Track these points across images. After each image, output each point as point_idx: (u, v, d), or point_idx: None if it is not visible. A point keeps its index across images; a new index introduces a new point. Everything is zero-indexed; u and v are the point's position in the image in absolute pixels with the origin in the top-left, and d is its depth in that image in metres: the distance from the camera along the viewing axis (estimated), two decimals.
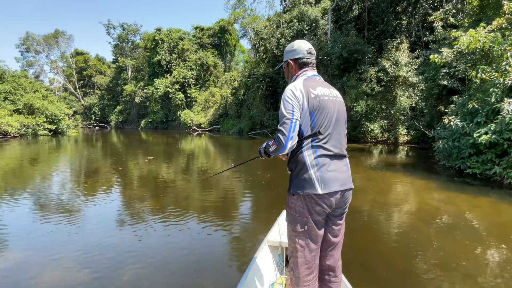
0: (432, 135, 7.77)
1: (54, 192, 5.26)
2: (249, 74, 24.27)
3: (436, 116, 10.62)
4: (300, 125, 1.33)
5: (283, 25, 20.17)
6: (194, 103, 32.11)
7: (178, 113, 31.96)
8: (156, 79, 33.39)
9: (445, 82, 9.07)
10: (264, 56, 22.99)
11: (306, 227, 1.34)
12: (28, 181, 6.32)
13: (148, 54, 35.83)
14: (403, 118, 14.21)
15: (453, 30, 8.81)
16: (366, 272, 2.46)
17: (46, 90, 28.34)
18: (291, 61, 1.49)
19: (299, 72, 1.46)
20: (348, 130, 15.05)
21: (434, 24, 12.97)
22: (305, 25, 19.11)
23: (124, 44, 44.51)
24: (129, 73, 42.61)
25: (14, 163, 8.99)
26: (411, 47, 15.28)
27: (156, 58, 33.62)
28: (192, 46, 33.71)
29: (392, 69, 14.13)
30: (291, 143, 1.29)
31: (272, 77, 22.34)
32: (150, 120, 34.89)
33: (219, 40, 34.46)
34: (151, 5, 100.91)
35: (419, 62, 13.78)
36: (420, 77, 11.66)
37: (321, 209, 1.32)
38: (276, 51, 20.20)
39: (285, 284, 1.80)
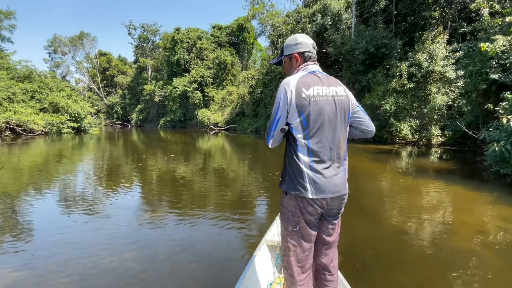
0: (482, 137, 6.72)
1: (78, 187, 5.45)
2: (266, 71, 23.62)
3: (482, 115, 9.40)
4: (290, 124, 1.32)
5: (304, 20, 19.28)
6: (211, 102, 31.99)
7: (196, 112, 31.98)
8: (175, 79, 33.63)
9: (496, 76, 7.89)
10: None
11: (298, 226, 1.34)
12: (54, 176, 6.57)
13: (167, 53, 36.20)
14: (437, 117, 12.94)
15: (503, 18, 7.65)
16: None
17: (71, 90, 29.31)
18: (296, 54, 1.42)
19: (302, 66, 1.40)
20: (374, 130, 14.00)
21: (481, 11, 11.62)
22: (328, 19, 18.11)
23: (145, 44, 45.40)
24: (149, 72, 43.40)
25: (40, 159, 9.33)
26: (447, 40, 13.91)
27: (174, 57, 33.84)
28: (210, 45, 33.60)
29: (426, 63, 12.87)
30: (272, 140, 1.36)
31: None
32: (168, 119, 35.23)
33: (237, 38, 34.10)
34: (171, 5, 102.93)
35: (459, 56, 12.43)
36: (461, 71, 10.42)
37: (313, 209, 1.31)
38: None
39: (283, 284, 1.77)
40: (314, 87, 1.28)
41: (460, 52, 12.52)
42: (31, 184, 5.68)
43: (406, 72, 13.36)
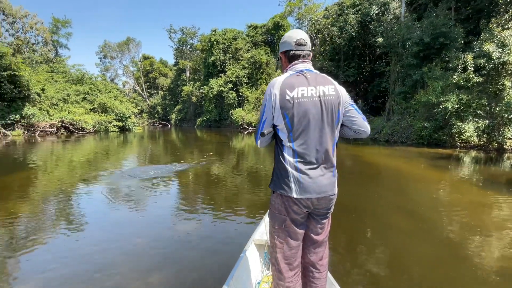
0: None
1: (123, 182, 5.72)
2: None
3: None
4: (276, 126, 1.33)
5: (347, 11, 17.91)
6: (245, 101, 31.88)
7: (230, 112, 32.17)
8: (211, 79, 34.24)
9: None
10: (321, 49, 21.03)
11: (284, 224, 1.36)
12: (102, 171, 7.10)
13: (204, 55, 37.04)
14: None
15: None
16: None
17: (118, 91, 31.53)
18: (281, 55, 1.43)
19: (289, 66, 1.38)
20: (430, 131, 12.29)
21: None
22: (375, 8, 16.52)
23: (184, 47, 47.21)
24: (188, 74, 44.98)
25: (91, 155, 10.23)
26: None
27: (211, 58, 34.47)
28: (245, 44, 33.55)
29: (498, 54, 10.83)
30: (260, 141, 1.39)
31: (330, 71, 20.25)
32: (204, 118, 36.03)
33: (272, 37, 33.53)
34: (209, 7, 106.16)
35: None
36: None
37: (299, 208, 1.32)
38: (339, 40, 18.07)
39: (271, 282, 1.77)
40: (299, 88, 1.26)
41: None
42: (82, 177, 6.19)
43: (472, 65, 11.42)
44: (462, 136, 11.52)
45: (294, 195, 1.27)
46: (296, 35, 1.36)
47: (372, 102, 19.57)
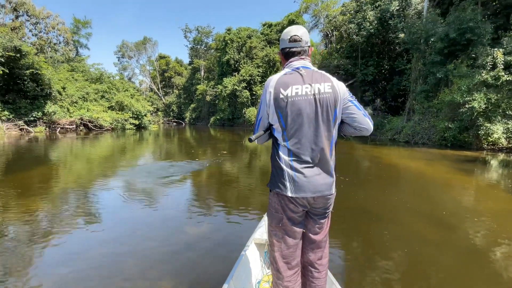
0: None
1: (138, 179, 5.77)
2: (319, 67, 22.12)
3: None
4: (272, 125, 1.33)
5: (365, 7, 17.32)
6: (259, 100, 31.62)
7: (243, 111, 32.13)
8: (225, 78, 34.32)
9: None
10: (338, 46, 20.49)
11: (281, 223, 1.35)
12: (119, 167, 7.34)
13: (218, 54, 37.18)
14: None
15: None
16: None
17: (135, 90, 32.25)
18: (279, 53, 1.44)
19: (287, 63, 1.36)
20: (454, 132, 11.63)
21: None
22: (396, 4, 15.86)
23: (198, 46, 47.64)
24: (202, 73, 45.36)
25: (109, 151, 10.62)
26: None
27: (225, 57, 34.55)
28: (259, 43, 33.34)
29: None
30: (257, 139, 1.37)
31: (347, 69, 19.68)
32: (218, 117, 36.20)
33: None
34: (224, 5, 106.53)
35: None
36: None
37: (295, 207, 1.31)
38: (357, 37, 17.50)
39: (272, 281, 1.65)
40: (293, 87, 1.25)
41: None
42: (100, 174, 6.37)
43: (502, 62, 10.67)
44: (489, 138, 10.81)
45: (289, 194, 1.27)
46: (290, 32, 1.34)
47: (391, 101, 18.83)
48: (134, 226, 3.34)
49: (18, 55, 16.26)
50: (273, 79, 1.30)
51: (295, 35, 1.32)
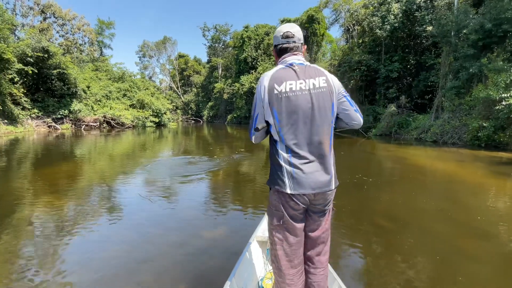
0: None
1: (157, 176, 5.95)
2: (339, 63, 21.37)
3: None
4: (268, 121, 1.31)
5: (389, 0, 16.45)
6: None
7: None
8: (242, 76, 34.27)
9: None
10: (360, 41, 19.67)
11: (282, 221, 1.34)
12: (140, 163, 7.53)
13: (236, 52, 37.18)
14: None
15: None
16: None
17: (155, 88, 33.04)
18: (273, 50, 1.46)
19: (280, 60, 1.38)
20: (489, 131, 10.73)
21: None
22: None
23: (216, 44, 47.94)
24: (220, 71, 45.64)
25: (130, 148, 11.03)
26: None
27: (242, 55, 34.47)
28: None
29: None
30: (254, 137, 1.37)
31: (370, 65, 18.84)
32: (235, 115, 36.29)
33: (306, 30, 32.32)
34: (242, 3, 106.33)
35: None
36: None
37: (295, 204, 1.29)
38: (380, 32, 16.66)
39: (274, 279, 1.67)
40: (287, 82, 1.24)
41: None
42: (122, 170, 6.61)
43: None
44: None
45: (289, 191, 1.26)
46: (283, 29, 1.36)
47: (417, 98, 17.77)
48: (149, 230, 3.24)
49: (46, 55, 17.07)
50: (267, 74, 1.29)
51: (287, 32, 1.34)
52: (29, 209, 3.73)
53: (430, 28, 14.41)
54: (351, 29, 21.58)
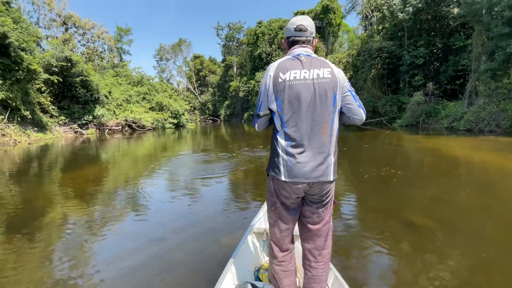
0: None
1: (180, 173, 6.21)
2: (358, 52, 20.40)
3: None
4: (271, 109, 1.34)
5: None
6: None
7: None
8: (257, 73, 33.98)
9: None
10: (380, 27, 18.64)
11: (274, 207, 1.38)
12: (162, 163, 7.65)
13: (250, 49, 36.94)
14: None
15: None
16: None
17: (172, 90, 33.67)
18: (283, 41, 1.48)
19: (289, 51, 1.41)
20: None
21: None
22: None
23: (230, 43, 47.96)
24: (235, 69, 45.67)
25: (152, 149, 11.33)
26: None
27: (256, 52, 34.17)
28: None
29: None
30: (258, 124, 1.41)
31: (391, 52, 17.81)
32: (251, 113, 36.12)
33: (321, 21, 31.43)
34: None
35: None
36: None
37: (288, 193, 1.32)
38: (402, 15, 15.64)
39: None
40: (291, 71, 1.27)
41: None
42: (145, 171, 6.72)
43: None
44: None
45: (283, 178, 1.28)
46: (297, 21, 1.37)
47: (446, 84, 16.48)
48: (165, 235, 3.10)
49: (70, 64, 17.81)
50: (274, 64, 1.32)
51: (301, 25, 1.35)
52: (60, 211, 3.83)
53: (456, 10, 13.26)
54: (369, 16, 20.51)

» Exercise description
Reproduce only the lines above spanning from the line containing "0: (432, 135, 7.77)" through the line containing "13: (148, 54, 35.83)", word for word.

» Task response
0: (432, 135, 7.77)
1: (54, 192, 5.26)
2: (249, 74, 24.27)
3: (436, 116, 10.62)
4: (300, 125, 1.33)
5: (283, 25, 20.17)
6: (194, 103, 32.11)
7: (178, 113, 31.96)
8: (156, 79, 33.39)
9: (445, 82, 9.07)
10: (264, 56, 22.99)
11: (306, 227, 1.34)
12: (28, 181, 6.32)
13: (148, 54, 35.83)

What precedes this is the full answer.